Manafon, his first full solo release since 2003’s Blemish, continues and almost summarizes this mix of styles, and arguably only one thing—his still-amazing voice, the cracks and strains of age adding a rough resonance without ruining it—connects him with even his recent past work. Spare, distressed arrangements, created from fragments of performances with a dizzying array of avant-garde collaborators (including Fennesz; Japanese multi-instrumentalist Otomo Yoshihide; and former and present affiliates of AMM such as saxophonist Evan Parker, guitarist Keith Rowe and pianist John Tilbury) emphasize space and silence rather than full-ensemble swing, his voice sitting forward in the mix with a sudden, naked intensity.

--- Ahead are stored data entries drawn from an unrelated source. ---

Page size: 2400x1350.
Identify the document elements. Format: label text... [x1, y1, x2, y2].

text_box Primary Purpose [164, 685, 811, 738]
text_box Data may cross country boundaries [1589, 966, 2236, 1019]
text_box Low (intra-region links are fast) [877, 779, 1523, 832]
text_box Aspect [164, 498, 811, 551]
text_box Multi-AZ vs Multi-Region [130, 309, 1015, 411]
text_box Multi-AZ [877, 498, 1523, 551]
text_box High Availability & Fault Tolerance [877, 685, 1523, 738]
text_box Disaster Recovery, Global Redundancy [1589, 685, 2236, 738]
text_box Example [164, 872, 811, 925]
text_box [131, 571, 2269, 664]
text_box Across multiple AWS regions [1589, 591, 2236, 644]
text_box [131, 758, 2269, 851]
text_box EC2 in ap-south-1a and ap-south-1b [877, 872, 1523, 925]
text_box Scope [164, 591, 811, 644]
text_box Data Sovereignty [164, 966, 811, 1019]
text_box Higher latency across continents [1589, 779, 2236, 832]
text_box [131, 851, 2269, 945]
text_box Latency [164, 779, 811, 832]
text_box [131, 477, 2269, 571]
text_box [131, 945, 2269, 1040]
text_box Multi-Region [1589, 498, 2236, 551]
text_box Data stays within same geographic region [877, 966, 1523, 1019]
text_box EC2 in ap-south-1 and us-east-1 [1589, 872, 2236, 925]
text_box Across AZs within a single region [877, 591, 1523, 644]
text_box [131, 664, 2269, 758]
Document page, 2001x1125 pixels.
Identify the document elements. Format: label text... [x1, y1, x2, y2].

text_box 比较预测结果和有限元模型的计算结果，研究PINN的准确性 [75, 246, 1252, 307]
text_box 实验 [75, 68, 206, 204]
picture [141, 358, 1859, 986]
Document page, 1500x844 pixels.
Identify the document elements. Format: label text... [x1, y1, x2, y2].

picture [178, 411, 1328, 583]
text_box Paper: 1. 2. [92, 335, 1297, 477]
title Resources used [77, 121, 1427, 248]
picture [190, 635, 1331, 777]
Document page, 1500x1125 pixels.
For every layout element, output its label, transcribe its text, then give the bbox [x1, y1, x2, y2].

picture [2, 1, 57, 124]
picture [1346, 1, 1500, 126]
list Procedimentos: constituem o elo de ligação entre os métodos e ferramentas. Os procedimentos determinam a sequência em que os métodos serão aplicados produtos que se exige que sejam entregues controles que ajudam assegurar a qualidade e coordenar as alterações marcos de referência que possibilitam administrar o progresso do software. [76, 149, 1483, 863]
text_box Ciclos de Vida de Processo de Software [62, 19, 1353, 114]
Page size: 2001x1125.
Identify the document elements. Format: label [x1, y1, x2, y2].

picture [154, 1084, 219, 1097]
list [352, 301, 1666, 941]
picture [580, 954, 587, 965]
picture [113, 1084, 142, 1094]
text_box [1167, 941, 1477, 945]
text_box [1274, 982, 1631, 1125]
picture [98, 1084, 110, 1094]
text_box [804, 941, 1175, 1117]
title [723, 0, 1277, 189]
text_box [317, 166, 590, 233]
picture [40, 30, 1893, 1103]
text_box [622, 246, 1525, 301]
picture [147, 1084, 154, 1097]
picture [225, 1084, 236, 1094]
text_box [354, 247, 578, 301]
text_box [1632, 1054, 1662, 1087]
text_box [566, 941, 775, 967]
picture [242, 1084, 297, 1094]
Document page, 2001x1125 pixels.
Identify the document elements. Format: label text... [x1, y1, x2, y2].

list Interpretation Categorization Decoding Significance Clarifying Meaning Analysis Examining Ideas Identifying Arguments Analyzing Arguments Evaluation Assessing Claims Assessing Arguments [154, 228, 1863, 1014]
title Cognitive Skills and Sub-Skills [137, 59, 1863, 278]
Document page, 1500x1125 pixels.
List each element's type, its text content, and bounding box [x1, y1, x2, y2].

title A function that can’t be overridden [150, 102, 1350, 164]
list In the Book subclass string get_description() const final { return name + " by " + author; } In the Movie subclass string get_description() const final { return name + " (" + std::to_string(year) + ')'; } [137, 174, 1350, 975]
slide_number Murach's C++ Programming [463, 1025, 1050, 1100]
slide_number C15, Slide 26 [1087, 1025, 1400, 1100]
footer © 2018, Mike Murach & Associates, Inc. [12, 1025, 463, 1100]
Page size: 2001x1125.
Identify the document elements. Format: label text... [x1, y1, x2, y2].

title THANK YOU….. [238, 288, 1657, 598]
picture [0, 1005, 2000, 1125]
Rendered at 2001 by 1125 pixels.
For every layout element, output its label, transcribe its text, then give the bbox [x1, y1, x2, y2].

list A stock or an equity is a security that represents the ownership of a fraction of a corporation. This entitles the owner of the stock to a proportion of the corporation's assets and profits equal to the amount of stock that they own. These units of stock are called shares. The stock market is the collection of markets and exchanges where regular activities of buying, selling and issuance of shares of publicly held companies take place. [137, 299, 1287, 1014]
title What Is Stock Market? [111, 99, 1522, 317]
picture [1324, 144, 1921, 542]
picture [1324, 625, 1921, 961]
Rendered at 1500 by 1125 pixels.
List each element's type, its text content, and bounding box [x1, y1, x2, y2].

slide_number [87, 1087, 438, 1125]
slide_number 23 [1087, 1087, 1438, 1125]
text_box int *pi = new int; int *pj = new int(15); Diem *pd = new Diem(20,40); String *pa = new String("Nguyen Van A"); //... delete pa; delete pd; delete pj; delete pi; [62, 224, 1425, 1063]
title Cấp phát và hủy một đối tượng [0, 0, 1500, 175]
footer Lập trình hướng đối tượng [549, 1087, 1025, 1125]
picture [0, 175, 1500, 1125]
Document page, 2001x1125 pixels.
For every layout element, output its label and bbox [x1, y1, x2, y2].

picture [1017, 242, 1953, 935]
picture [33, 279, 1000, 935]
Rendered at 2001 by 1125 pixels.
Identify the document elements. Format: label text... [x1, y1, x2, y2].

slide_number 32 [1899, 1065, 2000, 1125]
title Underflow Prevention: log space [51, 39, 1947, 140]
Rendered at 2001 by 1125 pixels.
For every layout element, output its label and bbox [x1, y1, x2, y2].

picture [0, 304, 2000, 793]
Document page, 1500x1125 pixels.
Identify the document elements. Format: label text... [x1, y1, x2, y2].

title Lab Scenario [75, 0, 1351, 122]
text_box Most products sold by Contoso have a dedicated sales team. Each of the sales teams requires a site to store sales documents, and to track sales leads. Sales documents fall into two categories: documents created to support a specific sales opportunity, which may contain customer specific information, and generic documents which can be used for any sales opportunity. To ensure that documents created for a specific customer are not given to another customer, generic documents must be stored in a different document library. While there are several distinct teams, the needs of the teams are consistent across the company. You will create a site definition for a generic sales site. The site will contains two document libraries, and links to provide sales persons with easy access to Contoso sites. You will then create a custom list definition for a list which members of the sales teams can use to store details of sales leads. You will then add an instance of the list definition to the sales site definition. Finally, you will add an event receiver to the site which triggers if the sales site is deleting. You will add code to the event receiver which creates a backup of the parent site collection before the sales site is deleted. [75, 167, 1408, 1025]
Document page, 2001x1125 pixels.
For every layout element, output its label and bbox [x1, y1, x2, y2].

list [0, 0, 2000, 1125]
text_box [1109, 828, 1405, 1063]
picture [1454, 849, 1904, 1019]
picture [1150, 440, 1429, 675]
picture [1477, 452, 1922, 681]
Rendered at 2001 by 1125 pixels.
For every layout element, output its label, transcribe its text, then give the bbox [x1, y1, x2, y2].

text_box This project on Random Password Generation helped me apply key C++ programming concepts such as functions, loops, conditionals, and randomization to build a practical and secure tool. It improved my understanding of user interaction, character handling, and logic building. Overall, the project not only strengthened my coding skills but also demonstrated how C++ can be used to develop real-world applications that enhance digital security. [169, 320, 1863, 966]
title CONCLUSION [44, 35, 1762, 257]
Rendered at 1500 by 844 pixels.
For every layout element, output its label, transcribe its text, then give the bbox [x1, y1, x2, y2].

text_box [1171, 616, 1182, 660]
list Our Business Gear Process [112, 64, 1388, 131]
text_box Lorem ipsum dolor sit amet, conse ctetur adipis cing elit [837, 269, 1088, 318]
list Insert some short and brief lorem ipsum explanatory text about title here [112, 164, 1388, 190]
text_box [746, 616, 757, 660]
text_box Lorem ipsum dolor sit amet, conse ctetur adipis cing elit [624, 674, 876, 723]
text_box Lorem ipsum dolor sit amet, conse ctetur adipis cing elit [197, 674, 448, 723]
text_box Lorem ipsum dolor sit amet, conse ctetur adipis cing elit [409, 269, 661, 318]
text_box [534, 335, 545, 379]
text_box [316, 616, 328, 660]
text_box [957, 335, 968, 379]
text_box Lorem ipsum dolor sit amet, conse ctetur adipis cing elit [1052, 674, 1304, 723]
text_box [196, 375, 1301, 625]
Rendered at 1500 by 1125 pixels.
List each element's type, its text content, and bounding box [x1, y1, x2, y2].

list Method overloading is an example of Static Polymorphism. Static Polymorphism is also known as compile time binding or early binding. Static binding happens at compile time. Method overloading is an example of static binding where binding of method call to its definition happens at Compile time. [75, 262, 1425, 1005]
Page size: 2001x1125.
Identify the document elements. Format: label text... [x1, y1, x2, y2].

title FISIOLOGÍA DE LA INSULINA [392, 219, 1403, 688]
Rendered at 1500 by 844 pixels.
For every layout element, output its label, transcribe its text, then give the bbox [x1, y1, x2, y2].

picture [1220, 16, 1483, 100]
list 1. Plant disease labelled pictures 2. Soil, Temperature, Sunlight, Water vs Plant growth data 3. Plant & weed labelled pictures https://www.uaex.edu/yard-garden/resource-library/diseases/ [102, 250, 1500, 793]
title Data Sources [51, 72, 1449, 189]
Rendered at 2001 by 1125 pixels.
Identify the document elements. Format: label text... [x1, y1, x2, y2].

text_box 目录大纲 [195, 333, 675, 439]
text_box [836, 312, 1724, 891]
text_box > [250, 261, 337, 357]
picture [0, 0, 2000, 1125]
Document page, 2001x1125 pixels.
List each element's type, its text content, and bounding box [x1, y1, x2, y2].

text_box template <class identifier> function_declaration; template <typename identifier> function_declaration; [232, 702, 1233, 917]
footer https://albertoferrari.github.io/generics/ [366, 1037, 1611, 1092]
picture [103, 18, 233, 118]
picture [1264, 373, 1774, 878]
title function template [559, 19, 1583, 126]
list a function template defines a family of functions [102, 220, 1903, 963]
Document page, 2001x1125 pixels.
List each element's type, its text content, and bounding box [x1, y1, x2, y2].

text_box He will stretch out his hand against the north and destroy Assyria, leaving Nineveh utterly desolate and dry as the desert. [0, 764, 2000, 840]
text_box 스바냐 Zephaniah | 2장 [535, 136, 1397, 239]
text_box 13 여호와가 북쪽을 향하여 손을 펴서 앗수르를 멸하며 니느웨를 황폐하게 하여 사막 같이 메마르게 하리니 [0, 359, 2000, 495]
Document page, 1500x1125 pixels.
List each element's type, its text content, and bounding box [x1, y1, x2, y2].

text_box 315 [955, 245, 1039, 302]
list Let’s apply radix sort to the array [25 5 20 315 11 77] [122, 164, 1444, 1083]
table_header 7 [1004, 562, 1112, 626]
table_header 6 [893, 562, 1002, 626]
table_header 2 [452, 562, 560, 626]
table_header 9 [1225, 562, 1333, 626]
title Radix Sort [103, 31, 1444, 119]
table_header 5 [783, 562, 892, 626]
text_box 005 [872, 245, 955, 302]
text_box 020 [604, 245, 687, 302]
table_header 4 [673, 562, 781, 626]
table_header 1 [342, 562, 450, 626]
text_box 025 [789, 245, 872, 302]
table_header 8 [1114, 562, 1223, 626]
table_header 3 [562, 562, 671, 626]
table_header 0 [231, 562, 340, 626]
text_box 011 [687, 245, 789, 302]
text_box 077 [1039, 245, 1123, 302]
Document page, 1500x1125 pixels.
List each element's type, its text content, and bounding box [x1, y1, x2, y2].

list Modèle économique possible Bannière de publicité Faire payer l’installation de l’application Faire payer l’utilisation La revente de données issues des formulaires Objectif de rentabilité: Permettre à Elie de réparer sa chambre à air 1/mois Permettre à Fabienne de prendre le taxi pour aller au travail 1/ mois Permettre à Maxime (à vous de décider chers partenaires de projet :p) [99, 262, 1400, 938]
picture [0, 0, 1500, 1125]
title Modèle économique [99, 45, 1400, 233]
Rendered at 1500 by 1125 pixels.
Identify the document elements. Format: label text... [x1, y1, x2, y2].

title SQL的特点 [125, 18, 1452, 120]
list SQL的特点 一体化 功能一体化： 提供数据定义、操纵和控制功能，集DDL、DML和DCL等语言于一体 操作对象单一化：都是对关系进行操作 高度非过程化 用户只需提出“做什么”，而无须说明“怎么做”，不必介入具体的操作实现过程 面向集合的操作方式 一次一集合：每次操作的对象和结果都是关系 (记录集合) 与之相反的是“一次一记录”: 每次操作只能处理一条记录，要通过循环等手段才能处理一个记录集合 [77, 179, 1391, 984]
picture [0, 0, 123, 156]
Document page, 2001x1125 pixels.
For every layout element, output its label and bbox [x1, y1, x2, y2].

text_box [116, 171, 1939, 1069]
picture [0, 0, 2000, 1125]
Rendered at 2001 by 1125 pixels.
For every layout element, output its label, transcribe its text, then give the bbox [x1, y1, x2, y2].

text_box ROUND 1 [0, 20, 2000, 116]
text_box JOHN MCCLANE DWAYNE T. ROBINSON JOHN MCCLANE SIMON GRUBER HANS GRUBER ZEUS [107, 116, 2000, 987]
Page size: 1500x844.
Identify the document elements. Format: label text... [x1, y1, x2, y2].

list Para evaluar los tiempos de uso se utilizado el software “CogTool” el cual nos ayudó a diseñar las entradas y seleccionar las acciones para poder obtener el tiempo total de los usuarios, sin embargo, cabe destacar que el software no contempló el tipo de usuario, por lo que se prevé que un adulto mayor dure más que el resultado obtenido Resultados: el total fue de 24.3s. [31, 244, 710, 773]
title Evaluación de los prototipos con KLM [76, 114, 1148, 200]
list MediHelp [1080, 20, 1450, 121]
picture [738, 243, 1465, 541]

When he first appears on the compelling opener “Small Metal Gods,” the effect is startling, even as he softly croons about intense emotional distress—perhaps even more of a hallmark of this album as it was of Blemish.

Song for song, Manafon’s flowing, crumbling beauty suggests striking points of comparison: Frank Sinatra’s most blasted, bleak songs; the flowing, uneasy depths of mid-’70s Miles Davis; the abstract serenity of Talk Talk’s Laughing Stock. But in the end, it is exactly what it always was—“just” another David Sylvian album, apart from anything but itself.